MetricsGrimoire / MailingListStats

Mailing List Stats is a command line based tool used to analyze mboxes
http://metricsgrimoire.github.com/MailingListStats/
GNU General Public License v2.0
38 stars 25 forks source link

Memory error #10

Open canasdiaz opened 10 years ago

canasdiaz commented 10 years ago

$ python mlstats --db-user=root --db-password=root --db-name=mlstats_innodb --db-admin-user=root --db-admin-password=root https://lists.libresoft.es/pipermail/metrics-grimoire/ &> report.log

Traceback (most recent call last):
  File "mlstats", line 37, in <module>
    pymlstats.start()
  File "/home/luis/repos/MailingListStats/pymlstats/__init__.py", line 154, in start
    web_user, web_password)
  File "/home/luis/repos/MailingListStats/pymlstats/main.py", line 145, in __init__
    t,s,np = self.__analyze_mailing_list(mailing_list)
  File "/home/luis/repos/MailingListStats/pymlstats/main.py", line 298, in __analyze_mailing_list
    total, stored, non_parsed = self.__analyze_list_of_files(mailing_list, archives_to_analyze)
  File "/home/luis/repos/MailingListStats/pymlstats/main.py", line 451, in __analyze_list_of_files
    messages, non_parsed_messages = self.mail_parser.get_messages()
  File "/home/luis/repos/MailingListStats/pymlstats/analyzer.py", line 166, in get_messages
    filtered_message['body'])
  File "/home/luis/repos/MailingListStats/pymlstats/analyzer.py", line 265, in make_msgid
    m = hashlib.md5(message.encode('utf-8')).hexdigest()
MemoryError
sduenas commented 10 years ago

It seems there's a problem parsing the file 2007-February.txt from metrics-grimoire mailinglists. When mlstats parses it, loops forever.

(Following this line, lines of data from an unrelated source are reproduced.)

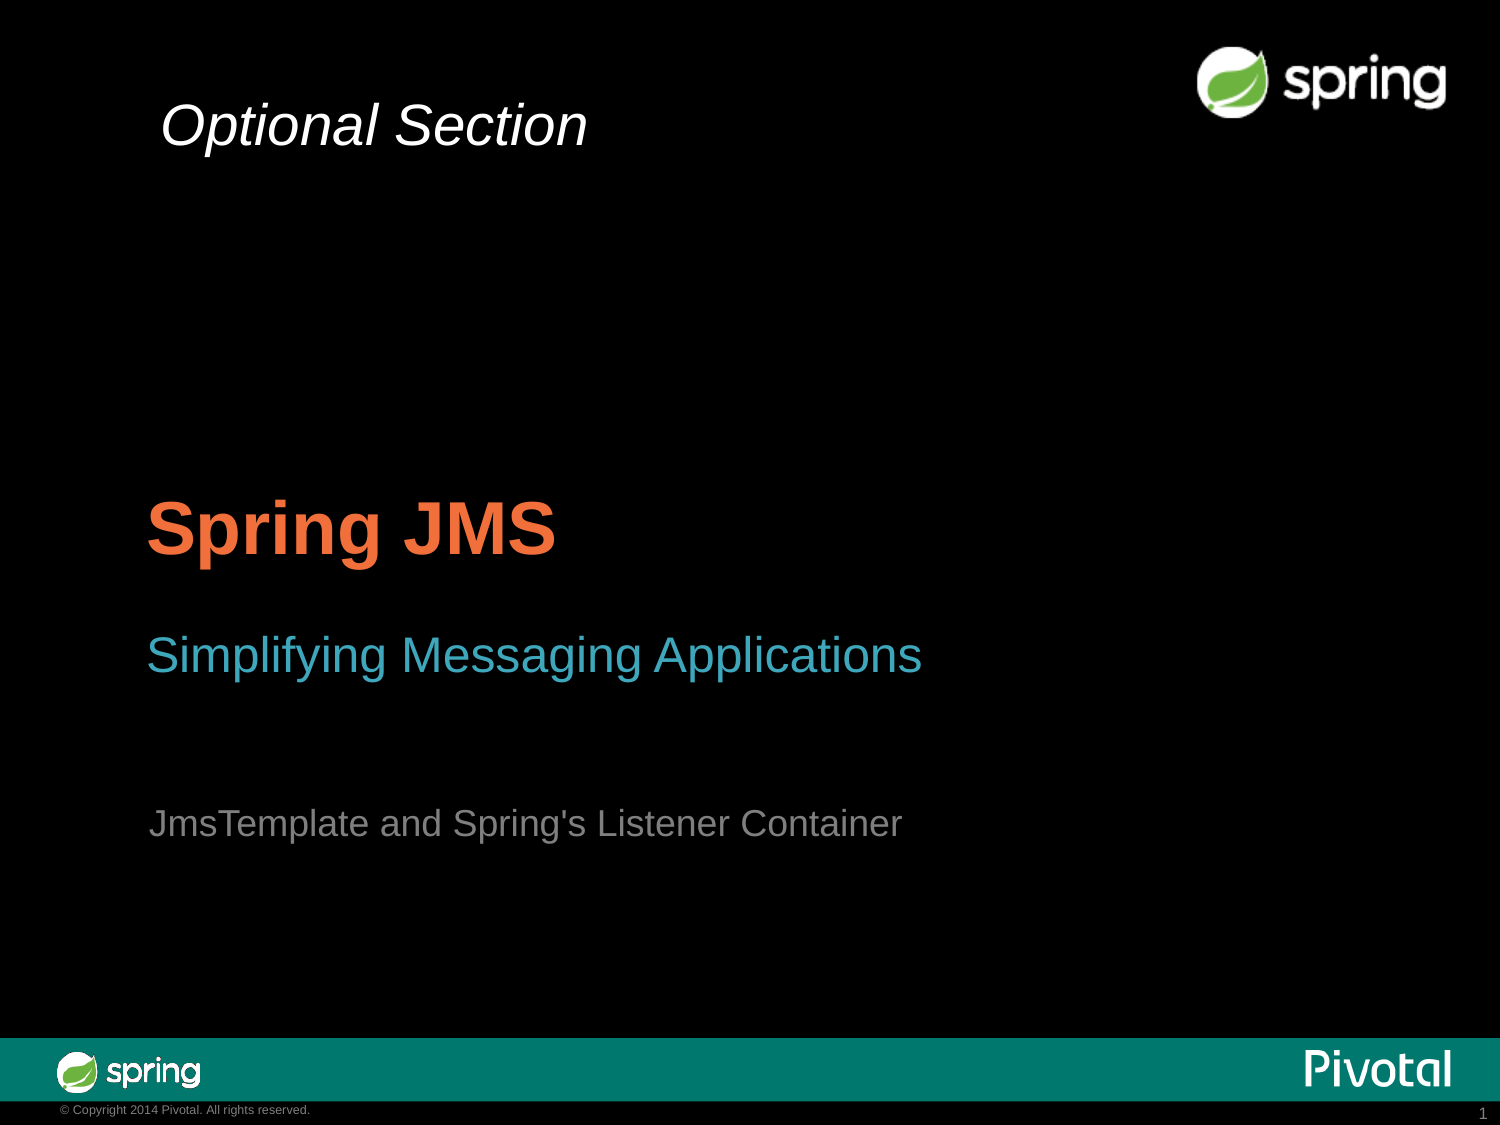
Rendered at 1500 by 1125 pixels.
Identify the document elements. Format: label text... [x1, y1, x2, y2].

title Spring JMS [146, 405, 866, 571]
list JmsTemplate and Spring's Listener Container [148, 798, 974, 889]
text_box Simplifying Messaging Applications [146, 622, 1139, 683]
picture [32, 1041, 210, 1103]
text_box Optional Section [146, 80, 605, 165]
picture [1155, 28, 1465, 136]
picture [1304, 1047, 1452, 1090]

sduenas commented 10 years ago

Dave Neaty report the same error almost two years ago...

https://bugzilla.libresoft.es/show_bug.cgi?id=325

gpoo commented 10 years ago

Maybe related to #1

mlstats does not handle correctly attachments, or for that matter it does not handle MIME objects.

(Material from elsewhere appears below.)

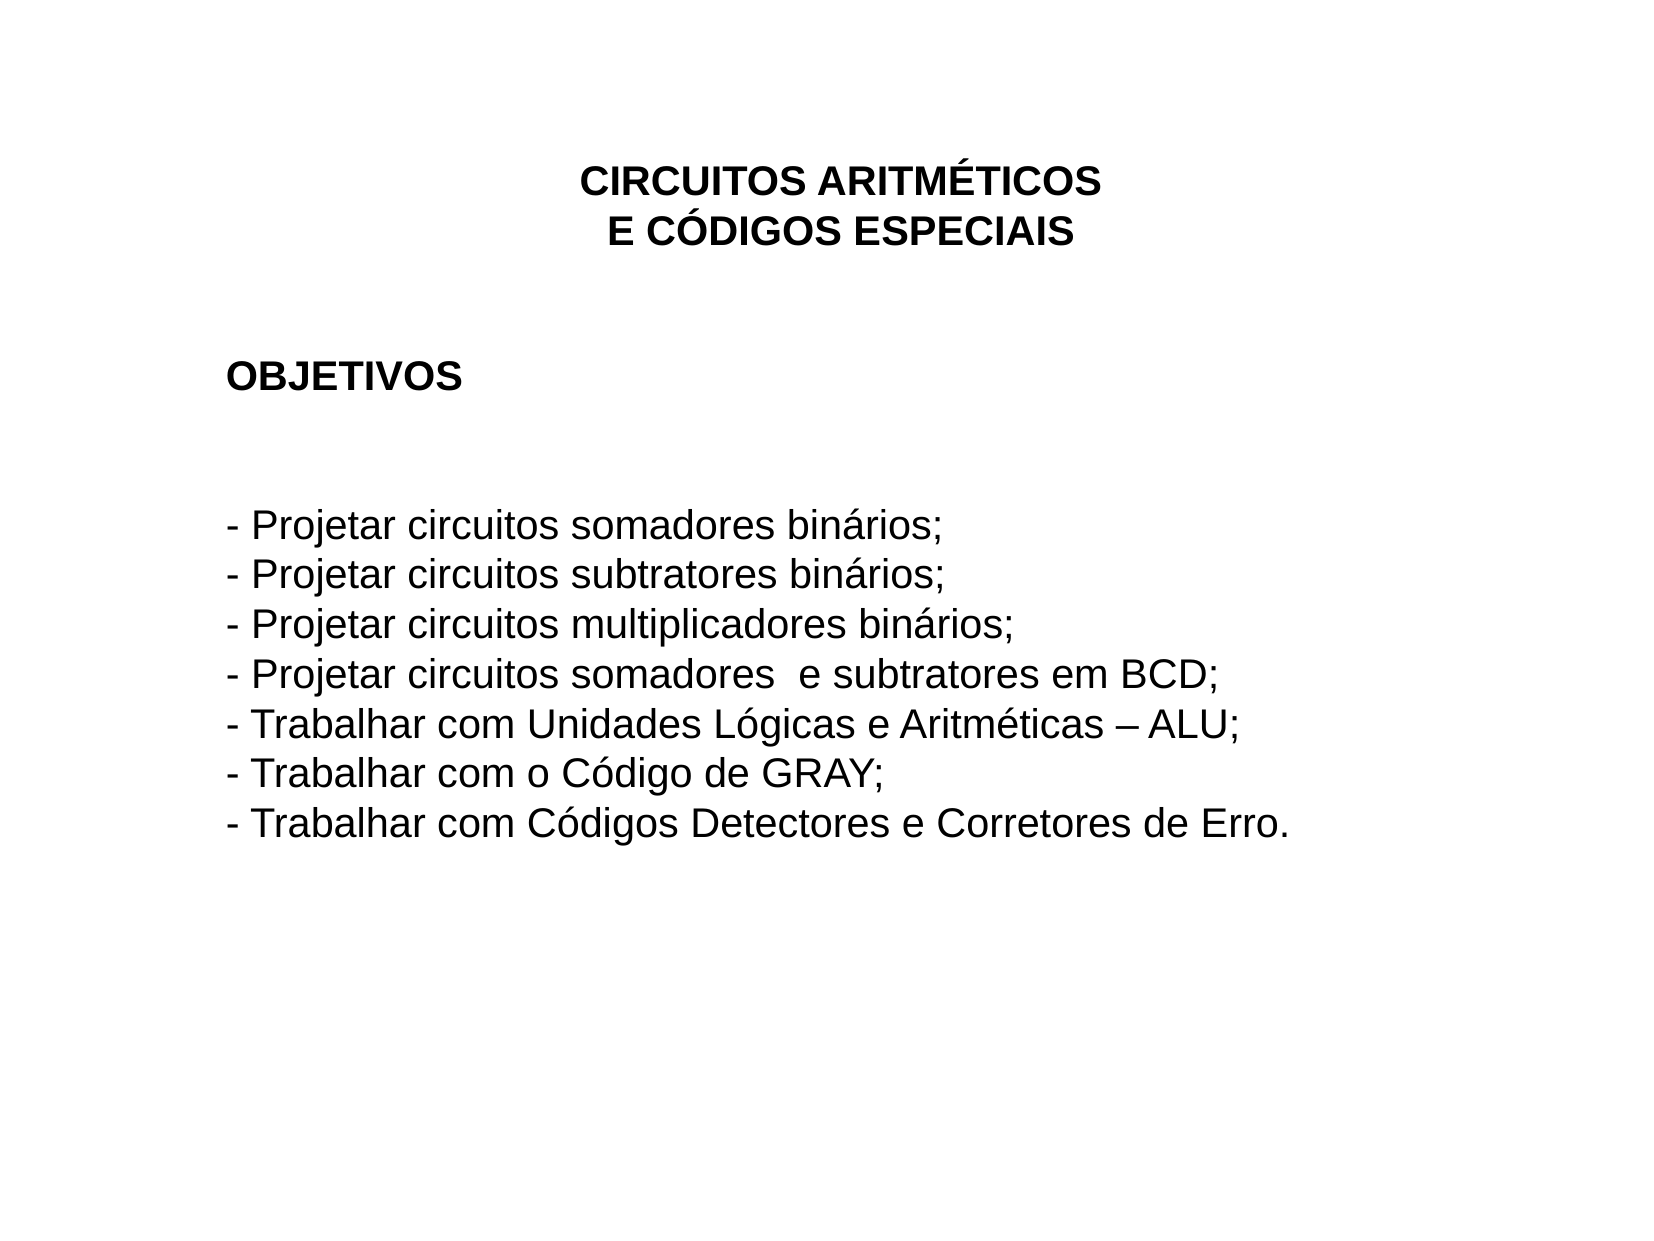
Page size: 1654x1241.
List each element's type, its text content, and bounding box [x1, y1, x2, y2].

IIUC, some points of the a rant on mime parsers in http://jeffreystedfast.blogspot.ca/2013/09/time-for-rant-on-mime-parsers.html applies to mlstats (no, mlstats is not the target of the rant, but some things seems to apply the way mlstats parses mbox files).

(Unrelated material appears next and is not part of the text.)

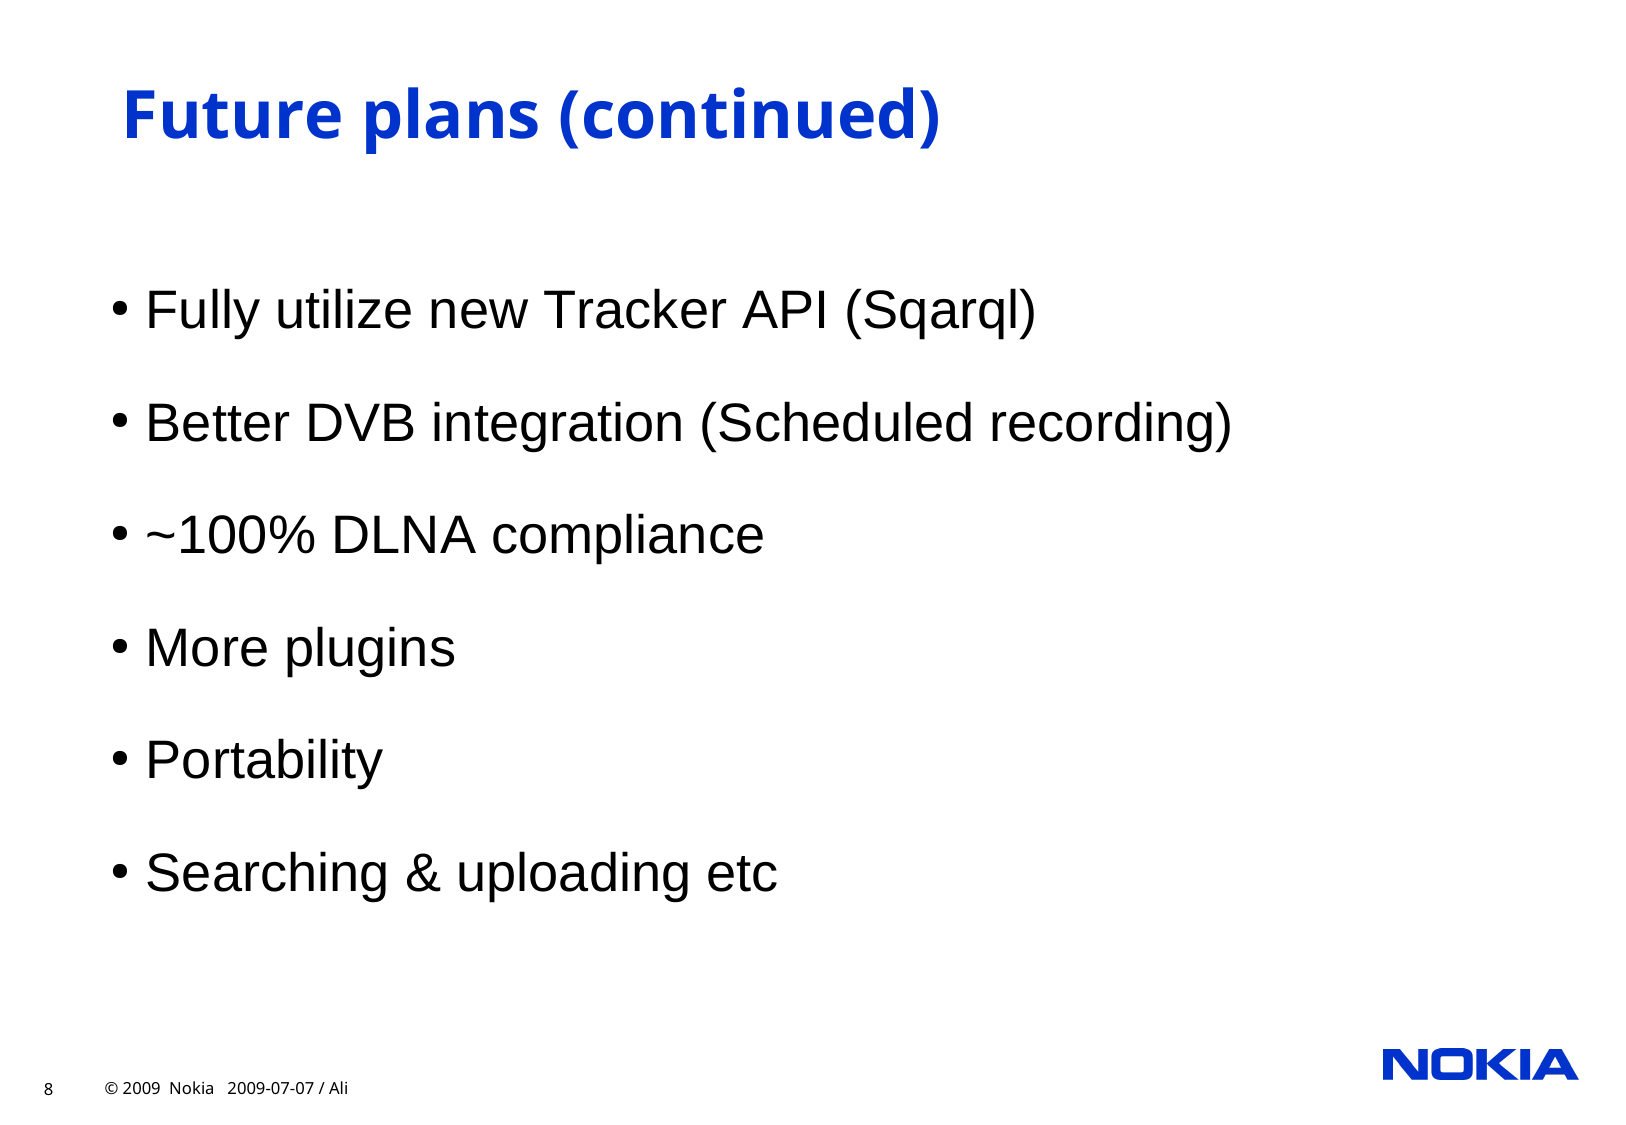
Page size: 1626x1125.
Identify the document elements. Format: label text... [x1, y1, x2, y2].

title Future plans (continued) [121, 37, 1201, 188]
text_box Fully utilize new Tracker API (Sqarql) Better DVB integration (Scheduled recording) ~100% DLNA compliance More plugins Portability Searching & uploading etc [75, 224, 1515, 928]
picture [1383, 1048, 1579, 1080]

gpoo commented 10 years ago

I have a branch where this problem is partially solved. The diff is here: https://github.com/gpoo/MailingListStats/commit/ad87c8f16bde7c2b6940389a6faad1c640cf93cf

and the branch is https://github.com/gpoo/MailingListStats/tree/strictmbox

I said partially because in some messages my branch might not consider an extra (empty) line that is in the message. I have not looked in detail, and I wrote it a couple of months ago to remember :-)

gpoo commented 10 years ago

FWIW, in the source code of mailbox, with respect to the old classes, there is the following comment:

# This algorithm, and the way it interacts with _search_start() and
# _search_end() may not be completely correct, because it doesn't check
# that the two characters preceding "From " are \n\n or the beginning of
# the file.  Fixing this would require a more extensive rewrite than is
# necessary.  For convenience, we've added a PortableUnixMailbox class
# which does no checking of the format of the 'From' line.

Even though the algorithm changed later, I don't think it changed in a way that solves this issue. Just to keep it in mind.